Monsieur Richard MUYEJ n'aurait dû pas adressé sa référencée CAB/GOUV/LBA/R3M001/2023 au Vice-Premier Mi

DEMISSION DU GOUVERNEUR RICHARD MUYEJ : ANALYSE ET IMPLICATIONS JURIDIQUES.

En date du 10 septembre 2021, le Gouverneur Richard MUYEJ avait été mis en accusation par l’Assemblée Provinciale du Lualaba pour détournement de plus de 369 millions USD et avait été sommé par cette dernière de démissionner.

Il y a donc eu rupture de confiance entre l’Assemblée Provinciale du Lualaba et le chef de l’Exécutif Provincial.

Il s’en suit que par sa lettre référencée CAB/GOUV/LBA/R3M001/2023 datée du 10 janvier 2023, le Gouverneur Richard MUYEJ a adressé une correspondance au Vice-Premier Ministre, Ministre de l’Intérieur, Sécurité, Décentralisation et Affaires Coutumières dans laquelle il demande à ce dernier de transmettre sa lettre de démission à son Excellence Monsieur le Président de la République.

Il sied de relever que plusieurs observations quant à la forme et au fond méritent d’être relevées quant aux implications juridiques de sa démission dans le droit positif Congolais.

En effet, l’article 42 de la Loi n°08/012 du 31 juillet 2008 portant principes fondamentaux relatifs à la libre administration des provinces n’organise la procédure de démission du Gouverneur de Province qu’en cas de motion de censure de l’Assemblée Provinciale contre le Gouvernement Provincial. Dans ce cas, le Gouvernement provincial est réputé démissionnaire et « le Gouverneur de province remet sa démission au Président de la République » dans les 48 heures.

Dans le cas d’espèce, il ne s’agit pas d’un vote de censure de l’Assemblée provinciale contre l’exécutif provincial, mais d’une démission « motu proprio » du chef de l’exécutif provincial.

§ Données affichées

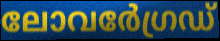
ലോവർേഗ്രഡ്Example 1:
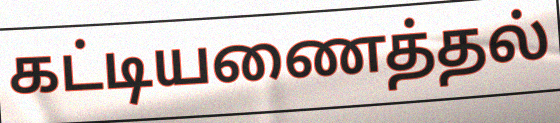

§ Consigne écrite 1
Répondez à ces questions sur l'extrait consacré à la démission du gouverneur Richard Muyej :
(a) Quel montant l'Assemblée provinciale du Lualaba accusait-elle le gouverneur d'avoir détourné ?
(b) De quand date la lettre référencée CAB/GOUV/LBA/R3M001/2023 ?
(c) D'après l'article 42 de la loi du 31 juillet 2008, dans quel délai le gouverneur remet-il sa démission au Président de la République après une motion de censure ?
§ Consigne écrite 2
Poursuivez l'extrait sur la démission du gouverneur Richard Muyej à partir de sa dernière phrase.
Vous n'aurez pas besoin de la liste pour ce travail.

§ Résultat final 1
(a) Plus de 369 millions USD.
(b) Du 10 janvier 2023.
(c) Dans les 48 heures.

§ Résultat final 2
Aussi, la forme de cette lettre peut paraître indigeste du point de vue juridique car l’article 42 de la Loi susvisée dispose que la lettre de démission du Gouverneur de Province doit être adressée directement au Président de la République et non à son autorité de tutelle qui est en l’occurrence le Vice-Premier Ministre, Ministre de l’Intérieur, Sécurité, Décentralisation et Affaires Coutumières, encore que dans le cas d’espèce, la lettre du Gouverneur MUYEJ qui circule sur les réseaux sociaux, ne porte pas expressément sur sa démission, mais demande au Vice-Premier Ministre, Ministre de l’Intérieur, Sécurité, Décentralisation et Affaires coutumières de transmettre sa démission au Président de la République.

Cette lettre cache évidemment l’intention du Gouverneur Richard MUYEJ à considérer que le Gouvernement Provincial du Lualaba est réputé démissionnaire du fait de sa seule démission en omettant d’admettre que celui-ci (le Gouvernement Provincial) assumait déjà les affaires courantes dès lors que l’Assemblée Provinciale lui avait déjà retiré sa confiance, depuis le 10 septembre 2021.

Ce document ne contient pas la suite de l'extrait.